>> start
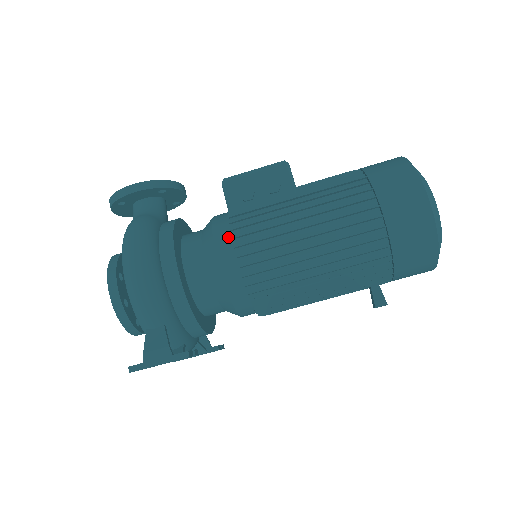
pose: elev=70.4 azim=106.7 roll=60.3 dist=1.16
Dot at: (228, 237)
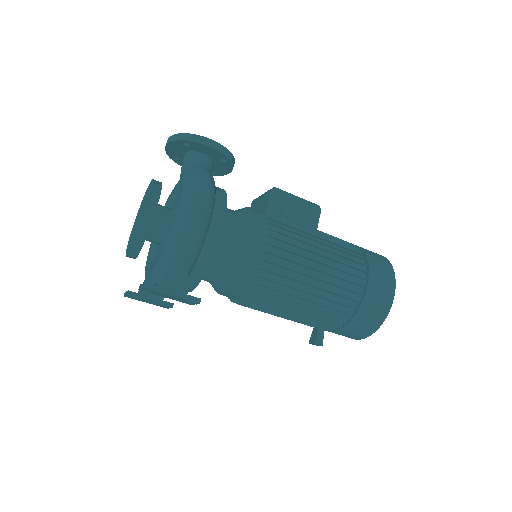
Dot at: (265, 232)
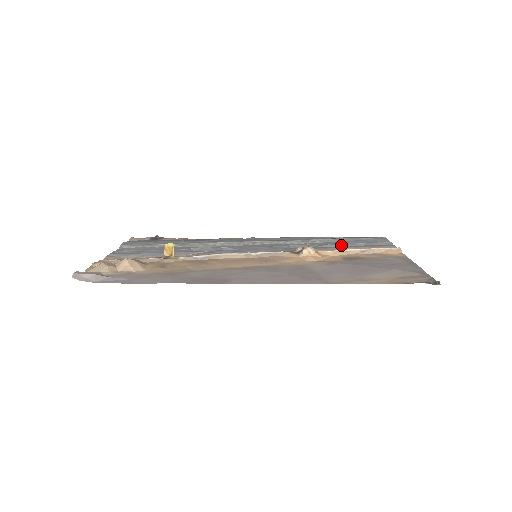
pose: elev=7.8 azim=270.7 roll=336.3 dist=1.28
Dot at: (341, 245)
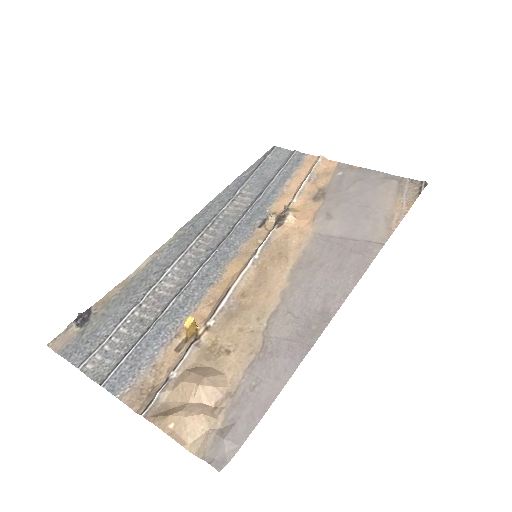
>> end
Render every line of the records above as a Markdown table with two columns, Row and Line, where Row holds a running number and Line holds the text of that line. Skip blank lines, and leave the pictures out of the answer.

▶ _Output of the task_
| Row | Line |
|---|---|
| 1 | pose: elev=70.4 azim=106.7 roll=60.3 dist=1.16 |
| 2 | Dot at: (228, 237) |
| 3 | Dot at: (265, 232) |
| 4 | pose: elev=7.8 azim=270.7 roll=336.3 dist=1.28 |
| 5 | Dot at: (341, 245) |